What is the potential of rising or decreasing of a share? What far will the market grow? Or go down ?

These are basic worries that all active traders will ask themselves before intervening on the markets.
To do so, traders try to answer those questions by basing themselves on graphics or mathematics methods which origin often comes from famous mathematicians or theoreticians (Example : John Bollinger).

All those mathematics methods are used to define the rising or decreasing potential of a share.
All those precepts are associated to a so-called science, that we call technical analysis.

The founding mechanisms of technical analyses enable to identify the buying and selling opportunities.
The technical analysis offers a simple and efficient method to understand the evolution of the financial markets.
The following principles will allow you to better understand the evolution of a share by using the bases of the technical analysis that are trends, supports, resistances and oscillators.

The trend can be given by a simple observation of moving averages.
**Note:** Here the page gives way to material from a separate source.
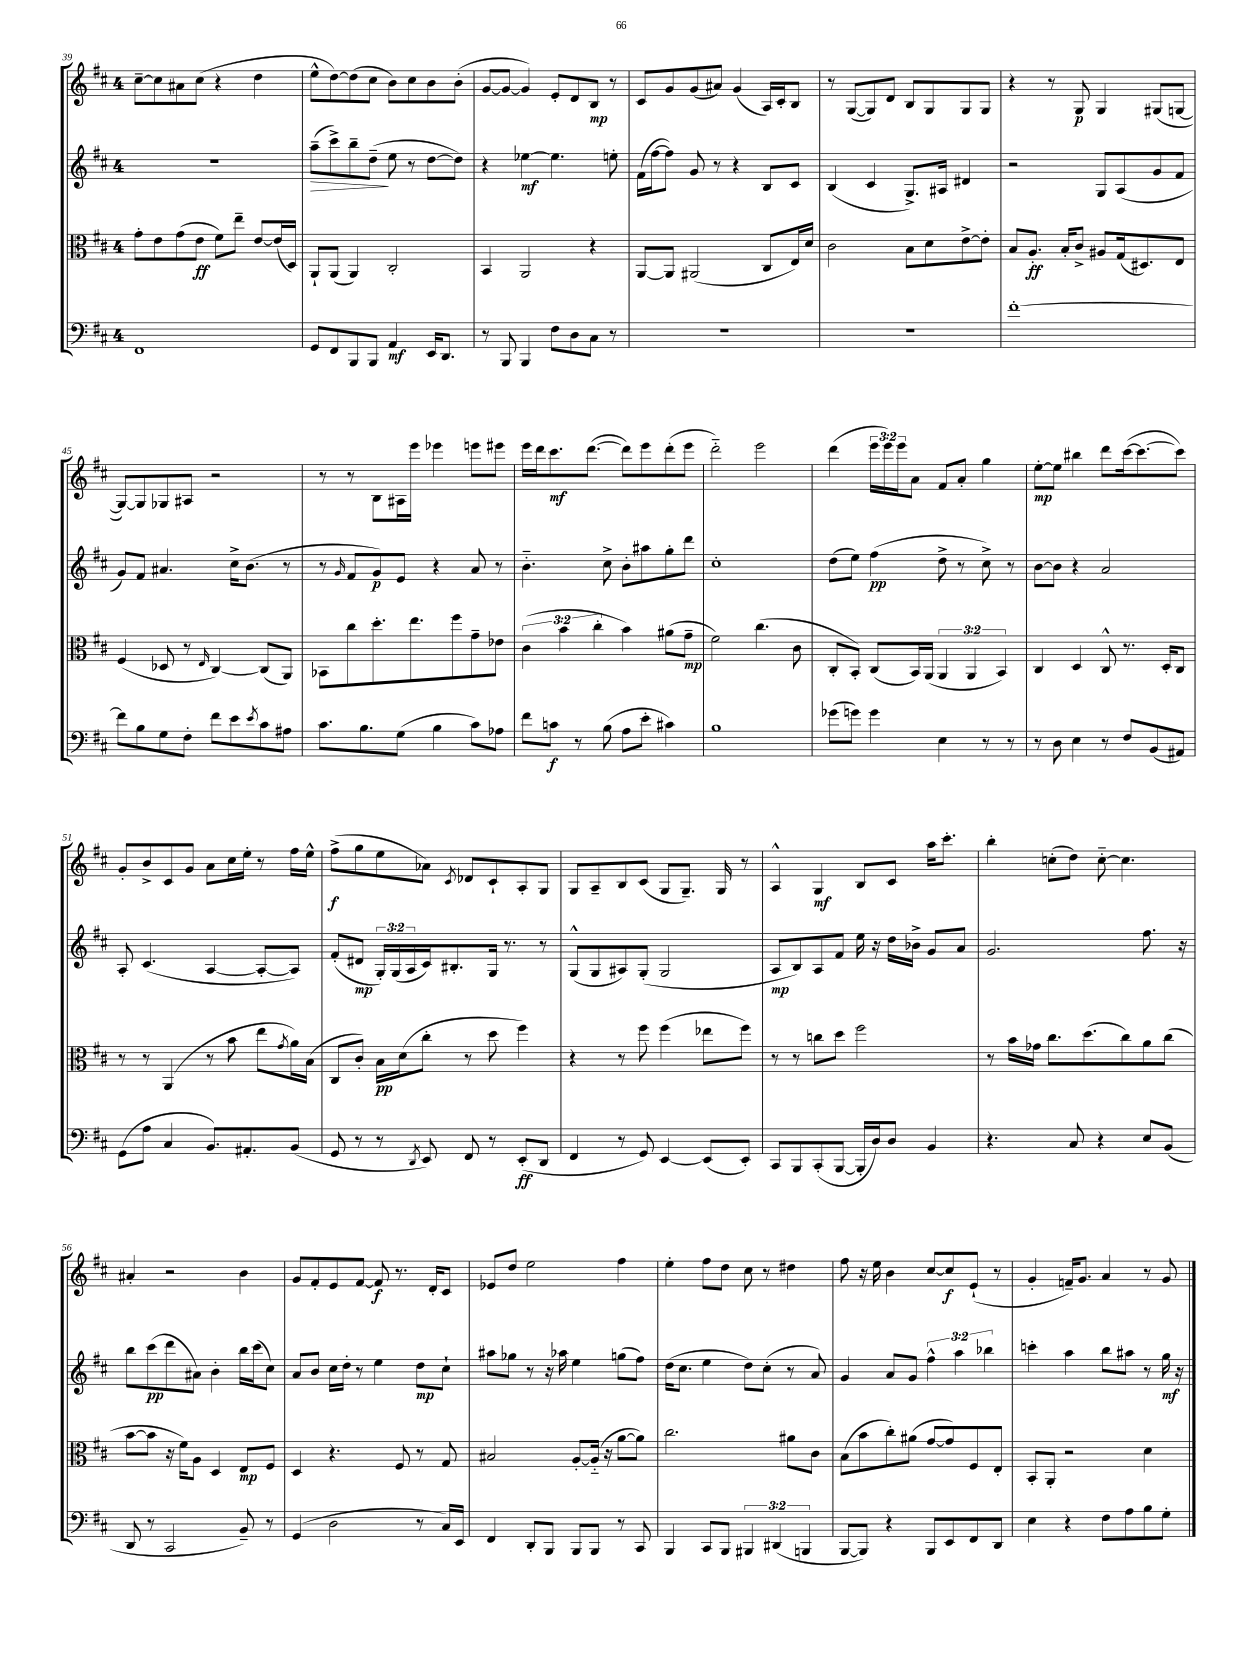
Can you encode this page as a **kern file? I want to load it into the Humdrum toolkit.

Moving averages, which aim is to smooth the market prices, allow us to rapidly give a sense to the prices variations for it is based on the past.
The trend on the short-term will be given by the moving average at 20 days. The trend on the medium term will be given by the moving average at 50 days.
The trend on the long term will be given by the moving average at 200 days.

After we have drawn our trends, we are going to draw or support and resistance levels which in reality represent the best place to buy or sell a share.
To draw straight-line of support or resistance on a curve representing the closing market prices of each session, all you have to do is to look for the horizontal alignments of points that are at a close market price. It is not necessary for the points of these market prices to have an identical market price, the differential tolerance between the curve and the support or resistance depends on the time of the observation of the curve.

Now that we have anticipated the sense of the trend, we are going to devote ourselves to the study of oscillators to detect the over-buying and the over-selling zones. Oscillators (RSI and Stochastic...) help identify over-bought or over-sold markets; while the moving average will inform us about the sense of the market trend.
The use of oscillators mostly helps us detect the trend reversal.